47 sene ‘bütçe’ nedir bilmeyen Kıbrıs Türk toplumu altı doldurulmamış sloganlarla Ortak Devlet’te nasıl eşit olacak? 1960’tan önce de Kıbrıslılar eşitsiz gelişti ancak 1974’ten sonra taksim eşitsizliğin adı oldu; barış sorunu bir eşitsiz gelişme sorunudur da…

Kıbrıs birleşmeden bu eşitsiz gelişme tersine dönmez, ayrı kaldığımız müddetçe de aramızdaki kutuplar açılır. Kıbrıs sorununda romantik değil materyalist bir Marksist olursanız, BM parametreleri çerçevesinden değil de –çok sevdiğiniz- sınıf çerçevesinden bakarsanız ortak vatanda ortak mücadele ve ortak gelişme konularına ayaklarımız yere basarak yürürüz. 

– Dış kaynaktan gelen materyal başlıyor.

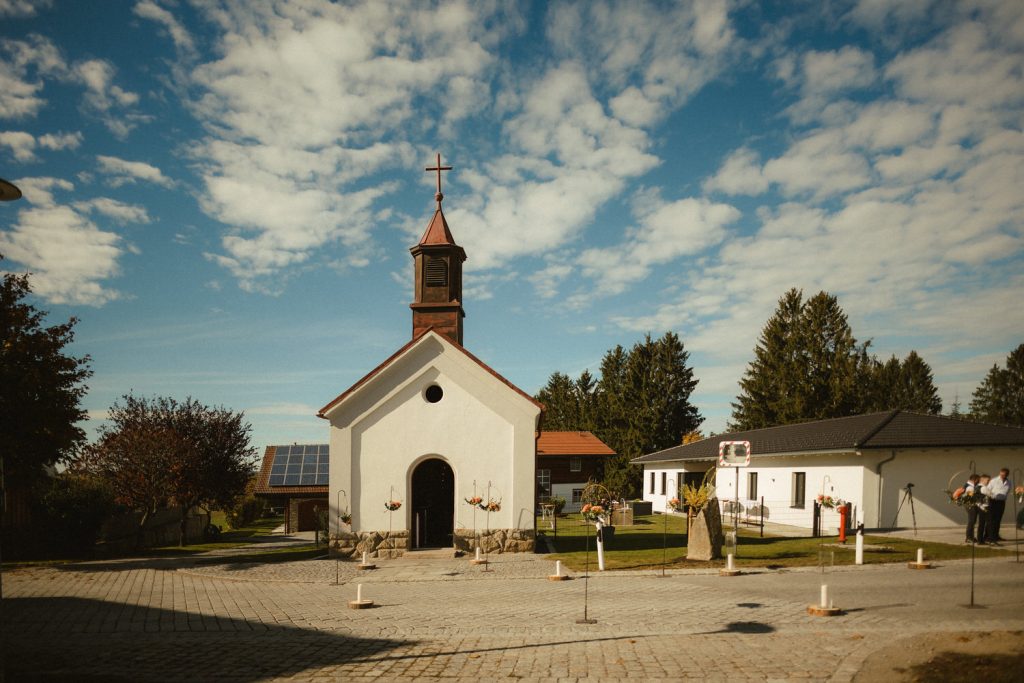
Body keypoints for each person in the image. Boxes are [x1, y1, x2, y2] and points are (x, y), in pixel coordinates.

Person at [986, 468, 1011, 543]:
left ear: (1007, 475)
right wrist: (992, 496)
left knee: (998, 520)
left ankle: (996, 536)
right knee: (992, 520)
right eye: (1001, 474)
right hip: (993, 501)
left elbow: (1007, 491)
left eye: (1004, 475)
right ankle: (990, 537)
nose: (1002, 476)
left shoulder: (1009, 482)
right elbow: (987, 490)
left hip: (1001, 502)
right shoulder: (994, 481)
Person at [964, 473, 982, 543]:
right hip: (970, 505)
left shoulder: (970, 486)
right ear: (975, 479)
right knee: (971, 521)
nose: (978, 482)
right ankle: (969, 537)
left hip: (970, 505)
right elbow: (970, 496)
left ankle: (970, 536)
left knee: (972, 521)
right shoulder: (970, 487)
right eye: (978, 480)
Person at [976, 474, 991, 545]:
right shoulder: (984, 488)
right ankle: (983, 539)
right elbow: (991, 495)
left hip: (980, 506)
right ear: (982, 480)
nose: (989, 481)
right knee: (987, 523)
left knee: (981, 524)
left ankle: (980, 539)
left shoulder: (977, 487)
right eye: (988, 480)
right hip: (984, 506)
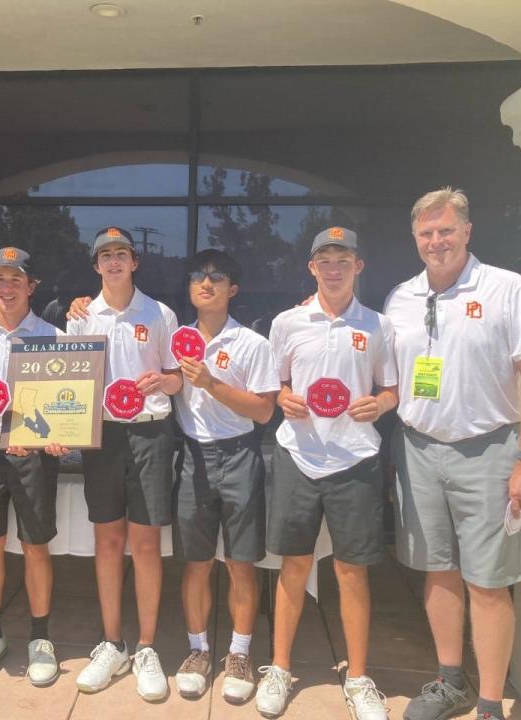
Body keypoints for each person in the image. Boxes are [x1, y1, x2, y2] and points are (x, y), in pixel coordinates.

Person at [384, 188, 521, 720]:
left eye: (446, 231)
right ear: (415, 240)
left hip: (490, 450)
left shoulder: (507, 289)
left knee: (487, 580)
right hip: (417, 447)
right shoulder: (401, 298)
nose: (437, 242)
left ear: (467, 232)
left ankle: (488, 704)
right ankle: (451, 681)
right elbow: (391, 378)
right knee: (437, 570)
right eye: (426, 234)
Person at [256, 227, 398, 719]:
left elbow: (391, 390)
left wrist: (378, 404)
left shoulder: (379, 326)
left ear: (358, 266)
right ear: (312, 268)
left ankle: (358, 677)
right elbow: (275, 385)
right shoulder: (288, 322)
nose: (333, 268)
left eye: (344, 258)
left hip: (355, 459)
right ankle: (278, 667)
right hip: (298, 456)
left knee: (351, 572)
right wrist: (282, 397)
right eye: (324, 260)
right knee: (293, 566)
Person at [66, 227, 182, 701]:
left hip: (151, 433)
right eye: (105, 255)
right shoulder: (79, 317)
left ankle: (147, 646)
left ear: (135, 262)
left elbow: (178, 380)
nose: (113, 262)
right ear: (96, 266)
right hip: (103, 435)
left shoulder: (160, 313)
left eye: (121, 254)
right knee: (108, 538)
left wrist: (164, 381)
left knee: (147, 541)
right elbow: (67, 386)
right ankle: (111, 642)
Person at [170, 250, 279, 704]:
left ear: (233, 289)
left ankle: (238, 652)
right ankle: (197, 650)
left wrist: (212, 383)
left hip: (239, 455)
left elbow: (264, 411)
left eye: (217, 278)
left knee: (240, 562)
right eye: (199, 277)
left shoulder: (253, 344)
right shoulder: (173, 341)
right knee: (195, 562)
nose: (206, 284)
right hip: (192, 456)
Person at [0, 247, 61, 687]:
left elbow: (65, 404)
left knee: (36, 545)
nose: (6, 288)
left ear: (31, 287)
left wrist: (61, 434)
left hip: (33, 457)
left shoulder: (54, 337)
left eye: (15, 280)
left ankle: (41, 639)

NATO’nun dağıttığını toplamak kolay değil! Barış içinde yaşamak zordur, Türk kontrgerillasına iki cami bombalatıp toplumlar arası çatışma çıkarmak ise çok kolaydır…  

Denktaş, Kıbrıs Türk toplumunu fakirleştirdikçe barıştan ve çözümden uzaklaşıldığının gayet farkında idi. Taşıma nüfus, TL’nin devalüasyonu ve Rum topraklarına beton dökmeyi Kıbrıs’ta çözümün temeline dinamit olarak serdi ayrılıkçı siyaseti ile…

31 Mart 1977’de Denktaş Ankara’ya gidecek olan heyetin başındaki KTFD Meclis Başkanı Osman Örek’e Türkiye’de söylenmesi gerenleri bir mektupla bildirir. 21 Eylül tarihli yazımda mektubu aktarmıştım.

Denktaş orada şöyle diyor:

-“Türk toplumunun siyasi ve ekonomik durumu Rumlarınkine denk duruma gelinceye kadar Rumlara açılamayız. Nüfus dengesini müspet yönde geliştirecek girişimlere devam edilmesi gerekir”…

Nüfusu taşıyarak eşitleyebilirsiniz, ancak eşitsiz gelişmeyi ‘para’ ile de çözemezsiniz; bugün Kıbrıs’ın kuzeyinde kaynak var, ancak işleyecek irade yok. Denktaş çözümsüzlük siyasetini toplumunun fakirleşmesi ile besledi; ekonomide eşit seviyeye gelmeden ‘Rumlara açılamayız’ şartı hiçbir zaman birleşmeyeceğiz demektir!